## What is required
Summarize the recruitment and data collection text in two sentences.
___ Text excerpt ___
Recruitment, inclusion criteria and data collection
A convenience sample of PrEP users aged at least 16 years, and with active sex life was recruited. Participants were invited to participate in the study in private rooms after their medical appointments for PrEP follow-up, due to sensitive questions. After obtaining written consent, participants responded to a questionnaire about sociodemographic characteristics, sexual behaviours, previous STIs and self-reported symptoms of chlamydia and/or gonorrhoea infections. After the interview, they had the samples collected for CT and NG screening.
Data was collected by registered nurses who were members of the research group. They were previously trained to conduct the interviews and to handle the samples from the clinics to the laboratory. Participants with positive results for CT and/or NG were treated through the Brazilian Unified Health System according to the national protocol for the treatment of STIs [9]. We excluded returning participants in this analysis to avoid the bias of multiple visits and testing of the same individuals.
___ Extracted information ___
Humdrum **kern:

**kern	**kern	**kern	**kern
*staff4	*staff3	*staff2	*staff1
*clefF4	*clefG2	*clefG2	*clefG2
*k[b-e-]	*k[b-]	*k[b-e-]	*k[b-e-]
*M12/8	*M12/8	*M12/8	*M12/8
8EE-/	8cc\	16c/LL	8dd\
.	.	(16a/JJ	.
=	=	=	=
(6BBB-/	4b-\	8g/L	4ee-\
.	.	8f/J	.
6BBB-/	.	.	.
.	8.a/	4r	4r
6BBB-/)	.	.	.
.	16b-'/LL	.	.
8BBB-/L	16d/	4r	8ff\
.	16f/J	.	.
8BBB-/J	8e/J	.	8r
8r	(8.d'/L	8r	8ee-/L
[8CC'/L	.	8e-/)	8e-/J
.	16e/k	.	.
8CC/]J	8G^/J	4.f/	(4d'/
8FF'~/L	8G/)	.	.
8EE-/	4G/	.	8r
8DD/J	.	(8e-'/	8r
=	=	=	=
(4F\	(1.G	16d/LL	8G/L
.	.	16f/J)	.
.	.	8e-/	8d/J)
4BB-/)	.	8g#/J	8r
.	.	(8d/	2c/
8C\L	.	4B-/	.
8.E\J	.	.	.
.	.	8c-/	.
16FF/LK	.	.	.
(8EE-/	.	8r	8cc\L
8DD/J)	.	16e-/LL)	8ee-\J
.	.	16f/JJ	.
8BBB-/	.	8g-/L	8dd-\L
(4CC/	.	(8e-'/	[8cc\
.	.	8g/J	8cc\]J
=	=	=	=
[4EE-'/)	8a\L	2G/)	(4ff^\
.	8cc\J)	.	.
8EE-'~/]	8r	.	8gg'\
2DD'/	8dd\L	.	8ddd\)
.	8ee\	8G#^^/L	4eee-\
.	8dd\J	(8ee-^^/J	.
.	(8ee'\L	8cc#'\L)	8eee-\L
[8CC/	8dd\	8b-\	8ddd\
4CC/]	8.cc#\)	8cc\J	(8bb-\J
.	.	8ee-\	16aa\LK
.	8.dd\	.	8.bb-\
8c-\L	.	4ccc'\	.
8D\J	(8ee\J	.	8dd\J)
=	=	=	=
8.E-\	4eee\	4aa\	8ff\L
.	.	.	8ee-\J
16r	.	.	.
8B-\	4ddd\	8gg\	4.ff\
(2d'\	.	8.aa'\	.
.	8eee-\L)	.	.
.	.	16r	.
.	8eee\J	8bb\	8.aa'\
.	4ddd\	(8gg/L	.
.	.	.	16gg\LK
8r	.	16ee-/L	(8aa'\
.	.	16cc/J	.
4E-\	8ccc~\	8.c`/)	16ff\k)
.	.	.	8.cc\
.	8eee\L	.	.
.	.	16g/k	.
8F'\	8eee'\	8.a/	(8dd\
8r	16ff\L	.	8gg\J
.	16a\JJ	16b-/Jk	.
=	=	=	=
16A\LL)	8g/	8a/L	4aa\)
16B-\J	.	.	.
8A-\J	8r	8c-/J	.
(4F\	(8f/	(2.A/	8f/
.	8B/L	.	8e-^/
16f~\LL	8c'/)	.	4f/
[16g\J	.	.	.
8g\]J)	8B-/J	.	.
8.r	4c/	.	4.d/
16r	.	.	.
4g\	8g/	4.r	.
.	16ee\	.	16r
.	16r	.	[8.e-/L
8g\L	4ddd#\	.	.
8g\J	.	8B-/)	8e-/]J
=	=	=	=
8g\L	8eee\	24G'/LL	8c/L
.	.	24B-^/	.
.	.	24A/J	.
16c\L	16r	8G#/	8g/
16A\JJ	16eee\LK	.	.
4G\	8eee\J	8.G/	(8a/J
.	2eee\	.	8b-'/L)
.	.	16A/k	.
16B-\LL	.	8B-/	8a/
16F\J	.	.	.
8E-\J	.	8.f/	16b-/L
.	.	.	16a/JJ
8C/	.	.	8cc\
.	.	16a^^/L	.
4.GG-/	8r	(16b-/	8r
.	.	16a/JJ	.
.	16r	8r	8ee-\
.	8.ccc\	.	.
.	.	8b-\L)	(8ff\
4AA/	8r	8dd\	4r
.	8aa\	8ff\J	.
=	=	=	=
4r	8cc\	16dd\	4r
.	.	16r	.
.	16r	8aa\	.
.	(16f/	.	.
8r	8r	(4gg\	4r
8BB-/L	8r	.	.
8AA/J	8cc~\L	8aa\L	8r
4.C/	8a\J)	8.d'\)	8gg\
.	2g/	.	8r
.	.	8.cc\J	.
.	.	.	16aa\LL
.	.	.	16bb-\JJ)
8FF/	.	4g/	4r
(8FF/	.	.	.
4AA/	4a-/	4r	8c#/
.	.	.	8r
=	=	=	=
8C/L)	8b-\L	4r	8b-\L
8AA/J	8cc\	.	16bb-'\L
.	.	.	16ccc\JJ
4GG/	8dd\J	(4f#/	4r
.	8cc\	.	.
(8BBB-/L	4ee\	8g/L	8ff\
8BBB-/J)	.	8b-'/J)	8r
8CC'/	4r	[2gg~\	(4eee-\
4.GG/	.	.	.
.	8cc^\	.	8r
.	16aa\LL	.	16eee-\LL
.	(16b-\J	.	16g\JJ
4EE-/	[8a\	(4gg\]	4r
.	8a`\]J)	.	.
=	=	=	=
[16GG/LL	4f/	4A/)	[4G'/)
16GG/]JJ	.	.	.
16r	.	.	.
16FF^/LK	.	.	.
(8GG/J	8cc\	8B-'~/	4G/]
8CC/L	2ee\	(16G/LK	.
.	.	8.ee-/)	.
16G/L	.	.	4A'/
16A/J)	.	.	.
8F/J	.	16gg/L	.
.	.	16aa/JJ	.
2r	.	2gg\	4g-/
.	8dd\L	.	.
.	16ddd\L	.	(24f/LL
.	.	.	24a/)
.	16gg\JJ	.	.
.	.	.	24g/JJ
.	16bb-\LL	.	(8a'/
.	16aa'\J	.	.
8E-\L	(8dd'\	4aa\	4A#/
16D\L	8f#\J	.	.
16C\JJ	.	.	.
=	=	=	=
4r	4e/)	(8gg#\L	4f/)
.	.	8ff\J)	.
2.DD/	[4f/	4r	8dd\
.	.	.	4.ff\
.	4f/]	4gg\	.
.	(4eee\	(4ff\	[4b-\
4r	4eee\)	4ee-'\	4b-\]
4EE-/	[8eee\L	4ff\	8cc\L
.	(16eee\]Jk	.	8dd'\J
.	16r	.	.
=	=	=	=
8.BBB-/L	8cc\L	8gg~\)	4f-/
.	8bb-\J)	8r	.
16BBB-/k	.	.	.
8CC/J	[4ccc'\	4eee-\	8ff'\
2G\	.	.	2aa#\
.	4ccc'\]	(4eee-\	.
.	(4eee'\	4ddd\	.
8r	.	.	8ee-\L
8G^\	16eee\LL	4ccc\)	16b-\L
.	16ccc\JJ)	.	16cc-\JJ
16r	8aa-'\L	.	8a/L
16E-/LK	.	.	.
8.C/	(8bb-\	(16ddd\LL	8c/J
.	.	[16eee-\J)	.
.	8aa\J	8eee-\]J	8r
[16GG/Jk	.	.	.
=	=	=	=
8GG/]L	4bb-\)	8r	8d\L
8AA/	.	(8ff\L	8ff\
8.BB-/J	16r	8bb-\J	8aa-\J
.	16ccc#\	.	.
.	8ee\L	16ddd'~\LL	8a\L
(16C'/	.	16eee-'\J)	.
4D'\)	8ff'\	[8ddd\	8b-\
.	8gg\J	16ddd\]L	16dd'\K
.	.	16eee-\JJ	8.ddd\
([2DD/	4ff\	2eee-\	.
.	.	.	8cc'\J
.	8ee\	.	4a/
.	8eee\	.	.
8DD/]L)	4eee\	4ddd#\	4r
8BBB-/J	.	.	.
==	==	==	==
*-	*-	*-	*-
___
## Answer section
A convenience sample of sexually active PrEP users aged at least 16 was invited in private rooms after their PrEP follow-up appointments, gave written consent, answered a questionnaire on sociodemographics, sexual behaviors, previous STIs and chlamydia or gonorrhea symptoms, and then had samples collected for CT and NG screening. Trained registered nurses from the research group collected the data, participants who tested positive were treated through the Brazilian Unified Health System under the national protocol, and returning participants were excluded to avoid bias from multiple visits and testing.